Окончив с отличием физический колледж в Стэнфорде в возрасте восемнадцати лет, Дониджер поступил в лабораторию «Ферми» близ Чикаго. Там он проработал шесть месяцев и ушел, заявив директору лаборатории, что физика элементарных частиц годится только для онанистов. Он возвратился в Стэнфорд, где работал в области, которую счел более многообещающей: магнетизм в условиях сверхпроводимости.

В это время ученые всех отраслей знания уходили из университетов и учреждали компании для эксплуатации своих открытий. Дониджер поступил так спустя год. Он основал «Тех-Гэйт», компанию, изготавливавшую компоненты для прецизионных микросхем методом травления, который Дониджер изобрел буквально между делом. Когда Стэнфордский университет выразил протест: дескать, Дониджер сделал это открытие, работая в университетской лаборатории, тот отмахнулся: «Если вы считаете, что здесь есть проблема, то подавайте на меня в суд. Или же заткнитесь».

Именно в эпоху «ТехГэйта» резкий стиль управления Дониджера стал знаменитым. Во время встреч с работавшими у него учеными он обыкновенно сидел в углу, раскачиваясь на стуле, и забрасывал говоривших вопросами: «А что вы думаете об этом?», «Почему вы не делаете этого?», «А почему это происходит?» Если ответ удовлетворял его, он говорил: «Возможно…», и это было наивысшей похвалой, которой кто-либо когда-нибудь удостаивался от Дониджера. Но если ответ его не устраивал — а обычно бывало именно так, — то он рычал: «У вас что, мозги совсем высохли? Не прикидывайтесь идиотом! Вы хотите так и умереть дураком? У вас в башке нет и половины извилины!» А раздражаясь по-настоящему, он швырялся блокнотами и карандашами и кричал: «Жопы! Все вы затраханные жопы!»

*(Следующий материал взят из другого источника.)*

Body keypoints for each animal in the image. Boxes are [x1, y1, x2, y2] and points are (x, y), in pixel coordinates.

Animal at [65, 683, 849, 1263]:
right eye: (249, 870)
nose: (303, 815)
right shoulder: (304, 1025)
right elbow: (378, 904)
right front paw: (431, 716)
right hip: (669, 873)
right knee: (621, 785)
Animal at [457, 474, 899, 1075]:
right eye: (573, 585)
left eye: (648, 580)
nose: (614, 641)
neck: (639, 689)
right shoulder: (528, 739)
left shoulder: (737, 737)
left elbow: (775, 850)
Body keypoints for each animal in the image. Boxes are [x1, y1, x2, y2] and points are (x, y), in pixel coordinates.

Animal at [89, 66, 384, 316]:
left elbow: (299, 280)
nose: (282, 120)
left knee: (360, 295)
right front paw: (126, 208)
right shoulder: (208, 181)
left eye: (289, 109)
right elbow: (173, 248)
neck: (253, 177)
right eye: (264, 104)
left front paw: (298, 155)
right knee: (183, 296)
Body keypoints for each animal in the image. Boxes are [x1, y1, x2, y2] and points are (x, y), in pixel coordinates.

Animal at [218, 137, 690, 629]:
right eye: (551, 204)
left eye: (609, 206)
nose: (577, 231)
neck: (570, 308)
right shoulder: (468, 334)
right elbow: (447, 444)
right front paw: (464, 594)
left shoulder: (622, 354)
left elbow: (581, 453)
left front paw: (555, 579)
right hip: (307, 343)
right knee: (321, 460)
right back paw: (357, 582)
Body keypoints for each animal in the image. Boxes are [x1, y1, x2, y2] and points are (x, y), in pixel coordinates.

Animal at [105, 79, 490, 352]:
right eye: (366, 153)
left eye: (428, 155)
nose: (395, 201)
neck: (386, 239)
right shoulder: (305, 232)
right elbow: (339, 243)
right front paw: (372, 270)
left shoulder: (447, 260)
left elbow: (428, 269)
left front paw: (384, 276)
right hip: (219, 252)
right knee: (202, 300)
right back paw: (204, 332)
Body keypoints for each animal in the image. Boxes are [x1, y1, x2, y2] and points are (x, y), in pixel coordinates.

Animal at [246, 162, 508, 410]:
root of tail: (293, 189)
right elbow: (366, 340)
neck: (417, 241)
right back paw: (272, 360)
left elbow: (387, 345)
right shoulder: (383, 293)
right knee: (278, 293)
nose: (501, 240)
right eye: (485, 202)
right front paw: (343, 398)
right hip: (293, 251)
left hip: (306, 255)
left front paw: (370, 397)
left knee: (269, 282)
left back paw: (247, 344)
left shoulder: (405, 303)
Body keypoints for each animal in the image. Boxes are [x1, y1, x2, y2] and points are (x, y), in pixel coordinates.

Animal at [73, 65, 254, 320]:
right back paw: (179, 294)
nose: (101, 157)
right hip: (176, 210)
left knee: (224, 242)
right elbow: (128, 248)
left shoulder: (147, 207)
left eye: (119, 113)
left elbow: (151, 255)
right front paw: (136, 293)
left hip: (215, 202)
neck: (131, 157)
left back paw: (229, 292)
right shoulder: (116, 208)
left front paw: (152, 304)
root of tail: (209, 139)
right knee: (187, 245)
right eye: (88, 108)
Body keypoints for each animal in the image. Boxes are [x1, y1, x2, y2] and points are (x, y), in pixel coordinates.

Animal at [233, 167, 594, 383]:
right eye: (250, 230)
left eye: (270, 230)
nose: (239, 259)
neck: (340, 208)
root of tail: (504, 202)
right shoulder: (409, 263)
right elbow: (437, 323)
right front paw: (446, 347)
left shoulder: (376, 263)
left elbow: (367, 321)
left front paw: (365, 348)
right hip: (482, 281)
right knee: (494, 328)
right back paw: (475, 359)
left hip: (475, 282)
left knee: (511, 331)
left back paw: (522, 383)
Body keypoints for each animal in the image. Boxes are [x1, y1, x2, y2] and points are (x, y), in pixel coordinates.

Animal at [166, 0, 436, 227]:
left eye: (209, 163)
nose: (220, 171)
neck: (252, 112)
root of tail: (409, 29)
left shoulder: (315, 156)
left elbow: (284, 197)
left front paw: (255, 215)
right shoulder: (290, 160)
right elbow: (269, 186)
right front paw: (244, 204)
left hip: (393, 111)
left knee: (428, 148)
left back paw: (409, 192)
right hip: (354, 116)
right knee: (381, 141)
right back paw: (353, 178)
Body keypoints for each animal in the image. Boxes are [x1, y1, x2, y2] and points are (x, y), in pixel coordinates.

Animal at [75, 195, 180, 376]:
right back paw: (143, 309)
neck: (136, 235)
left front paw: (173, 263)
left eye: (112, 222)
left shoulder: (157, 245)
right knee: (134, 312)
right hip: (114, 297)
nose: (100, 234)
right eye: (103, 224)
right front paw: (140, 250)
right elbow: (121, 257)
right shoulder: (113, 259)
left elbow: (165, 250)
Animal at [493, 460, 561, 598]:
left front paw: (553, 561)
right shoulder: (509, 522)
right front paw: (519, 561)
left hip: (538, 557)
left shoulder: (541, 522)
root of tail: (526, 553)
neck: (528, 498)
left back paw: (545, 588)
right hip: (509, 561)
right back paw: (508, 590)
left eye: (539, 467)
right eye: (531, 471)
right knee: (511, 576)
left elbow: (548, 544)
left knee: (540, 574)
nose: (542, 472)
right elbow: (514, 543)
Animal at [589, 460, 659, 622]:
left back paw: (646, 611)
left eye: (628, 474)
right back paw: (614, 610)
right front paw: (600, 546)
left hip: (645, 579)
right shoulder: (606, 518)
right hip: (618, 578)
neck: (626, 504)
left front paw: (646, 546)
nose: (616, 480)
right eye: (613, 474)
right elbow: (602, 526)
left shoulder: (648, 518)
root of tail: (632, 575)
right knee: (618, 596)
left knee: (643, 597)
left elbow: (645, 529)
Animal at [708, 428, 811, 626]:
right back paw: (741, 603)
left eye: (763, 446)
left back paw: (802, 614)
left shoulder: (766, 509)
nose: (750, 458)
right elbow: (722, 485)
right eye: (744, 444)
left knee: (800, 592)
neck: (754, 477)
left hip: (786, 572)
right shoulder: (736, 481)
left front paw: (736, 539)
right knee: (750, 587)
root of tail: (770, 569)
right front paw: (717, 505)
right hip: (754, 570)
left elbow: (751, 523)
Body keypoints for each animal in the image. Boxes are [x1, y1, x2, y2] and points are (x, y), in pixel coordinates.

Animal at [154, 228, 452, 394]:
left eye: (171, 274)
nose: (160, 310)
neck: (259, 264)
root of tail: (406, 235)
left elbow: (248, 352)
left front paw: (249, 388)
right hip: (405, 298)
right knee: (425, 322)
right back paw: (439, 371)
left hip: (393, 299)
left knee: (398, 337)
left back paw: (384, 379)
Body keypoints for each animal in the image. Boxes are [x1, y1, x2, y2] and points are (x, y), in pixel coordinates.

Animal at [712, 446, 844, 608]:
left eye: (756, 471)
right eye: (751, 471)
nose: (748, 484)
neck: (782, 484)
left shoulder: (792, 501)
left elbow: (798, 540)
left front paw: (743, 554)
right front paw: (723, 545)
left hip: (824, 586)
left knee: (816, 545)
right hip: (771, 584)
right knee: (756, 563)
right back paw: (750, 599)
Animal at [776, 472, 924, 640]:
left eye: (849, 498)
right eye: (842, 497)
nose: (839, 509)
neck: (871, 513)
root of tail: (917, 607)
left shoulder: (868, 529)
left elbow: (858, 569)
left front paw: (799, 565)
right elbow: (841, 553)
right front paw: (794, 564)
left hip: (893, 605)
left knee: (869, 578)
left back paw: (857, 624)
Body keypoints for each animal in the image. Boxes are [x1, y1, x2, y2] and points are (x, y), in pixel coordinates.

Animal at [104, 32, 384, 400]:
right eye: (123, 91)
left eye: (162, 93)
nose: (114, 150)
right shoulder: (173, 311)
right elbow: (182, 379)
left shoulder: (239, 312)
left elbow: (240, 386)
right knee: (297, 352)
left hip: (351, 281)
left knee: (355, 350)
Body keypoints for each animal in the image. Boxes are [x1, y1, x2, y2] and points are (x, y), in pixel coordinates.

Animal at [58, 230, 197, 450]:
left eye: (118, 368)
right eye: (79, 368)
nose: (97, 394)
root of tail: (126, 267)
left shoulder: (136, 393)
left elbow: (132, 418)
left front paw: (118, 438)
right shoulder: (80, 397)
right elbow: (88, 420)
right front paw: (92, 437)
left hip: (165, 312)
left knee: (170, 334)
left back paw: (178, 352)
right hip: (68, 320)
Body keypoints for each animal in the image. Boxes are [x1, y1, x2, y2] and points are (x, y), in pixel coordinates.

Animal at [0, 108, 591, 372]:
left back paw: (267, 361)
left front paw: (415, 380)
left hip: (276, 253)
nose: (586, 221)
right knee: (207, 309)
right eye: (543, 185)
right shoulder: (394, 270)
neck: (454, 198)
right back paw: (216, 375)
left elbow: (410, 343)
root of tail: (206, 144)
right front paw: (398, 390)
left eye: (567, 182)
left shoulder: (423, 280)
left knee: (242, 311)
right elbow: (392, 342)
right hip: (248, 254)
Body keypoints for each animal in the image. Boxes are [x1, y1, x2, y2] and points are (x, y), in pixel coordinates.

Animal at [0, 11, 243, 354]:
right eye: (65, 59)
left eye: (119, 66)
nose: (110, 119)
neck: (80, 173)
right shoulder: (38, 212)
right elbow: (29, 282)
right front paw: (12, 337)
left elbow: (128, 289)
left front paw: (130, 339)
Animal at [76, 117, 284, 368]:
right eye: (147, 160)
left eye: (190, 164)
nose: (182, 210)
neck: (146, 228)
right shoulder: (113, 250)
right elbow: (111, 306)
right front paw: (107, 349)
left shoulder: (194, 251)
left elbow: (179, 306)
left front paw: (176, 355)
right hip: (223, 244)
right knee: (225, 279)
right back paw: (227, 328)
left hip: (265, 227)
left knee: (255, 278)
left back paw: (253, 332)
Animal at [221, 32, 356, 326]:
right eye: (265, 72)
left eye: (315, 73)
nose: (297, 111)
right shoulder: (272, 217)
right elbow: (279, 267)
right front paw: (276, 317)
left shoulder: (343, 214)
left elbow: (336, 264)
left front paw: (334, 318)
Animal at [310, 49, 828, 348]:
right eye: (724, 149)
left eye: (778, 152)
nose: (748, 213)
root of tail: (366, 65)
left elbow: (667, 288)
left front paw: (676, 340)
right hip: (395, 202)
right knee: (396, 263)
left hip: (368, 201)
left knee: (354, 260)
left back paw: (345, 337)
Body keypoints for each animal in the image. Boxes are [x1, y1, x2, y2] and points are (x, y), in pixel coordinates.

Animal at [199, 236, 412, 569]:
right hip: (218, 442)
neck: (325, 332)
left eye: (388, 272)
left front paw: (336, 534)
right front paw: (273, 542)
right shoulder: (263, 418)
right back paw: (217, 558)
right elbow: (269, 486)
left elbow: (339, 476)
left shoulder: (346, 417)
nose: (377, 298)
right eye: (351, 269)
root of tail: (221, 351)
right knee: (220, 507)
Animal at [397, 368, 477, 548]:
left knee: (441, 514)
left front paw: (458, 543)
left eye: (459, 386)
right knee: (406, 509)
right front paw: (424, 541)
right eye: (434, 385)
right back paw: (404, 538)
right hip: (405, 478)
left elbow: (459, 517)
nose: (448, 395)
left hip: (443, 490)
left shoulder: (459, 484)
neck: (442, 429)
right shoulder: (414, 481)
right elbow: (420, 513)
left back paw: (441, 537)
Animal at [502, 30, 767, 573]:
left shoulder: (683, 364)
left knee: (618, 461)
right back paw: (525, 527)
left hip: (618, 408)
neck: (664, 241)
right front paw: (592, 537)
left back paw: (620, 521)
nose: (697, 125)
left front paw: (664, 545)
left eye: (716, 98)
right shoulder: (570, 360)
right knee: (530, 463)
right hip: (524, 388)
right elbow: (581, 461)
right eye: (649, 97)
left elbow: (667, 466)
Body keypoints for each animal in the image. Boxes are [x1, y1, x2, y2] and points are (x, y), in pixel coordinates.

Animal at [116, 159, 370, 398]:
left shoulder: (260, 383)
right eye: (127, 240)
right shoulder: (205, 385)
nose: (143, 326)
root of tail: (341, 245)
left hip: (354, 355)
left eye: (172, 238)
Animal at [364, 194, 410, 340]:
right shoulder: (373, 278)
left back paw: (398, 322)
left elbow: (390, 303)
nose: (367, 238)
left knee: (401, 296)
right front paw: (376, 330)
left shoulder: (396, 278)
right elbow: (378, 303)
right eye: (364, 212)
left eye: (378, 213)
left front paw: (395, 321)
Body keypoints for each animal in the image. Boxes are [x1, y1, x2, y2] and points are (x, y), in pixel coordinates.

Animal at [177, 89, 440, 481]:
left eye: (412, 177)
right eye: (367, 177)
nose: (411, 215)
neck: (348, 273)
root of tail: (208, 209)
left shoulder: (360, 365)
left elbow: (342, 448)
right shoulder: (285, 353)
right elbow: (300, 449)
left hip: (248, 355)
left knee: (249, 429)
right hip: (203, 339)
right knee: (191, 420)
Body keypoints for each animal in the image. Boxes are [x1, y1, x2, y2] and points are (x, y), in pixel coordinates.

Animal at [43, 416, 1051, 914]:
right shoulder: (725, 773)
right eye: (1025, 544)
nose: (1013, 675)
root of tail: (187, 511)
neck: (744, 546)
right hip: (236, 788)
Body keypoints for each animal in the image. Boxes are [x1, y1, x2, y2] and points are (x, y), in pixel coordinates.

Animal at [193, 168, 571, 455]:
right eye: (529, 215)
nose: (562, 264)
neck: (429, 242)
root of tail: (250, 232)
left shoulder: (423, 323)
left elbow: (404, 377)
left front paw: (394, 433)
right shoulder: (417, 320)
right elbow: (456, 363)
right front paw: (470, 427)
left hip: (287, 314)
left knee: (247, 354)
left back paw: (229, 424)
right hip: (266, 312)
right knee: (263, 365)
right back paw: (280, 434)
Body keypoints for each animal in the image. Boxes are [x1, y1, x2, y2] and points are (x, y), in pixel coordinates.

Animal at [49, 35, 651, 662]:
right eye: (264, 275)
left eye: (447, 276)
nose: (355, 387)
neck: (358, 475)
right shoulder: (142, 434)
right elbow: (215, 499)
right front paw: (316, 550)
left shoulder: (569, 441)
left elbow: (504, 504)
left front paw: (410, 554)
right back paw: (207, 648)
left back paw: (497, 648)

Сотрудники «ТехГэйта» выносили истерики «Бешеного Дониджера» потому, что он был блестящим физиком, намного лучшим, чем любой из них; потому, что он досконально знал проблемы, стоявшие перед его командами, и еще потому, что его критика неизменно оказывалась безошибочной. Этот грубо язвительный стиль, хотя и чрезвычайно неприятный, был столь же замечательно действенным. За два года «ТехГэйт» добилась большого прогресса.